Friday's trade locked four days of straight losses fueled by the Federal Reserve's decision on Tuesday to revive crisis-era stimulus spending to prop up the ailing US economy, whose recovery, it warned, was slowing down.
In what was the worst trading weeks in six weeks, the Dow Jones Industrial Average lost 3.29 percent to 10,303.15 point, while the technology-rich Nasdaq composite index shed 5.02 percent to 2,173.48 points.
The broader S&P 500 index dropped 3.78 percent to 1.079.25 points.
The Federal Open Market Committee (FOMC) said Tuesday that "the pace of economic recovery is likely to be more modest in the near term than had been anticipated."
The Fed also said it would maintain its historically low interest rates between zero to 0.25 percent. But FOMC member Thomas Hoenig warned on Friday that current interest rates levels were "a dangerous gamble."
The bank had battled the worst recession in a generation by buying up US debt, mortgage-backed securities and other financial products to lubricate markets.
The grim outlook was deepened by reports showing an unexpected rise in weekly jobless claims, and that the US trade gap had widened sharply in June to the highest level in 20 months.

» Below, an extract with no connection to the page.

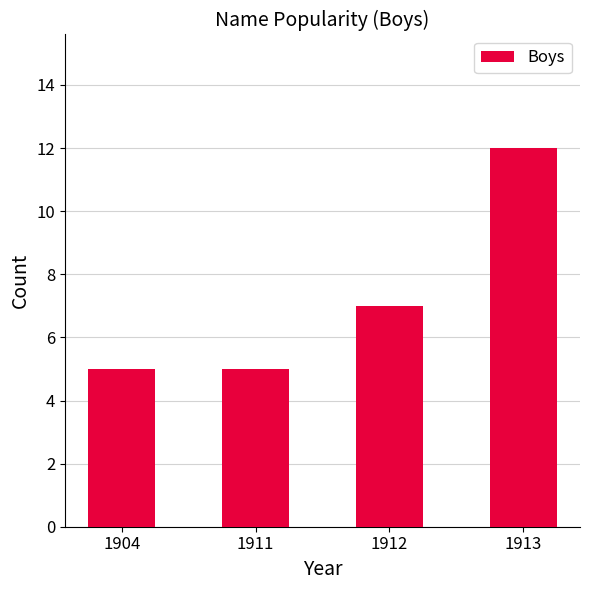

What is the greatest value displayed?

12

Figures suggesting a slowdown in the Chinese economy further compounded fears about the pace of the global recovery from the worst recession in decades.

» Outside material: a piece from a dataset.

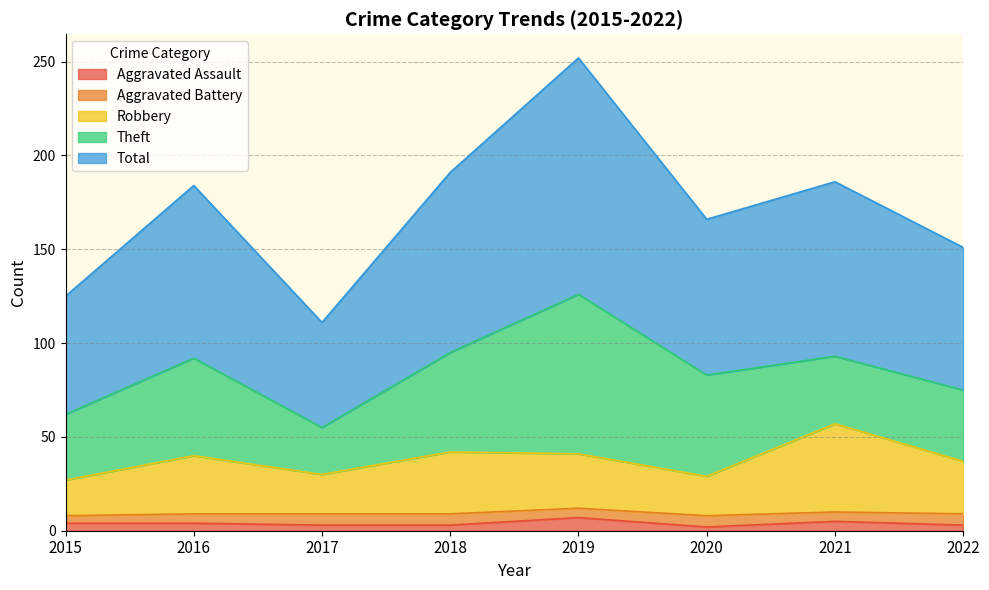

Is it true that Aggravated Assault equals 2 at 2020?

True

Positive earnings reports from entertainment giant Walt Disney and department store chains Macy's and Kohl's failed to improve gloomy sentiments on Wall Street.

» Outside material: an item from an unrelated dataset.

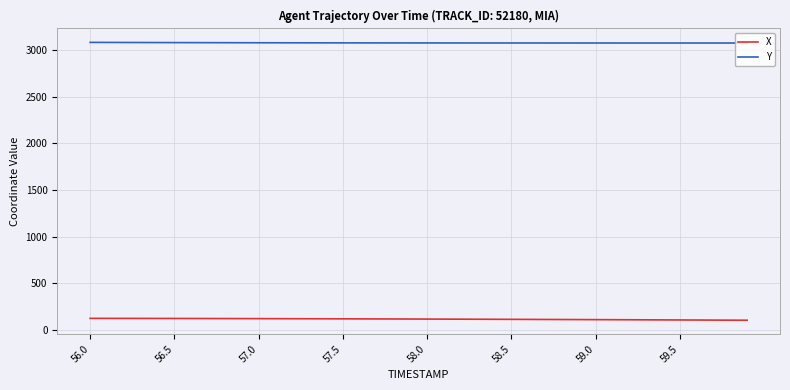

At how many categories does at least one series exceed 667?

40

Cisco System's share took a heavy beating, pulling the Nasdaq down, as it lost more than 11 percent over the past week alone, after the Internet communications giant reported a disappointing profit and issued a cautious forecast.
"Early in the week the market was hit by a one-two punch of a gloomier than expected FOMC report as well as weaker than expected data from China," said Sam Stovall, an analyst at Standard and Poor's.
"In general, people are worried that the macro economic data is now overtaking the euphoria that we had gotten from second quarter earnings," he said.
Next week is likely to continue the low-volume trade with the monthly producer price index and industrial production reports set to show a timid improvement from the previous month, said Stovall.
Eyes will also be focused on the housing market with the release of the housing market index on Monday, and the housing starts reports Tuesday, as investors seek to feel the market pulse.
"We're basically scratching our heads... but I would tend to say that economic reports next week will probably be more encouraging than the other way around," he said.
Furthermore, several companies will release their quarterly results, including the world's largest retailer Walmart and PC manufacturer Dell, which seeks to recover from a volatile week in the technology market affected by low forecast in the global computer market.